> _Assigned task_:
Return each entry below word for word, leaving out any image.

Colored object listings:
————————

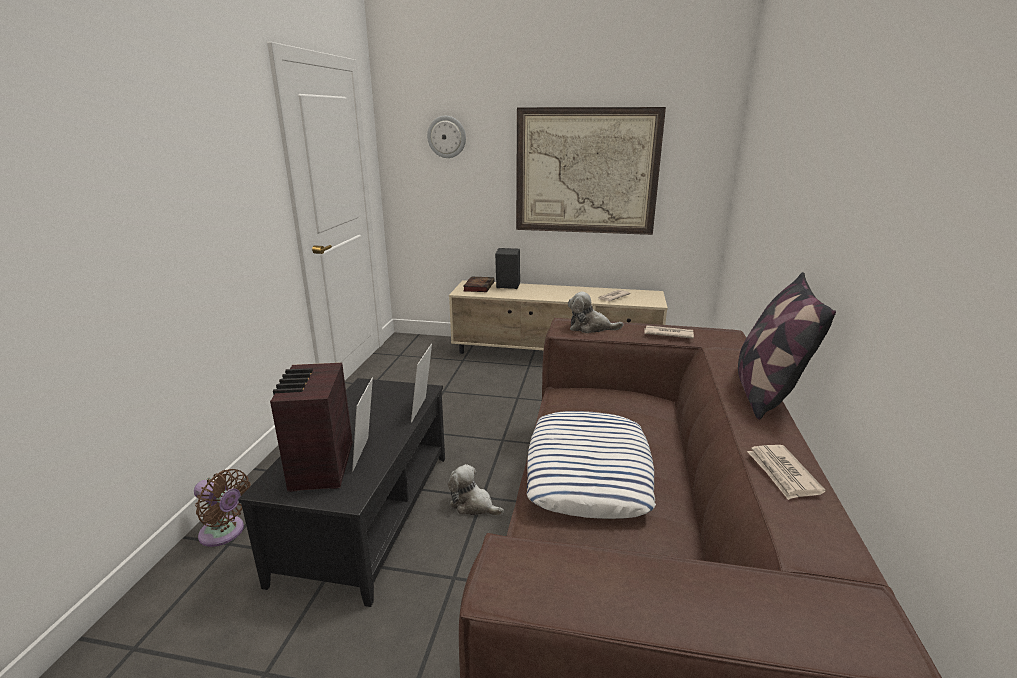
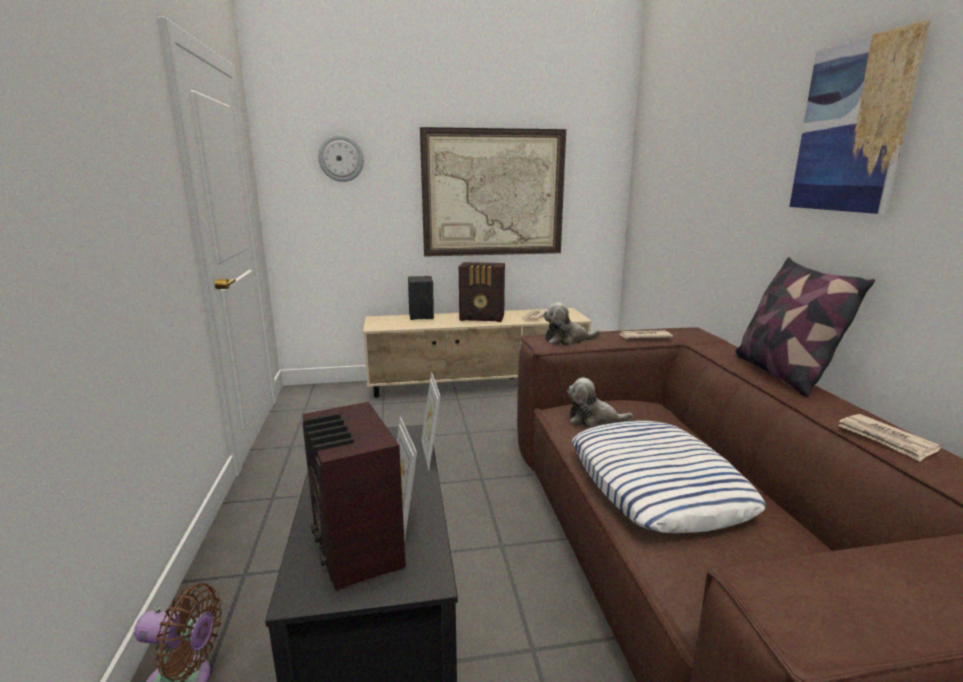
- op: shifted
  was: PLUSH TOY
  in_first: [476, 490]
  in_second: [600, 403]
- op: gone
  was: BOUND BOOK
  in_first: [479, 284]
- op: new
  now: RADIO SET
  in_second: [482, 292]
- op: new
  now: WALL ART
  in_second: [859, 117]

————————

> _Reply_:
- op: shifted
  was: PLUSH TOY
  in_first: [476, 490]
  in_second: [600, 403]
- op: gone
  was: BOUND BOOK
  in_first: [479, 284]
- op: new
  now: RADIO SET
  in_second: [482, 292]
- op: new
  now: WALL ART
  in_second: [859, 117]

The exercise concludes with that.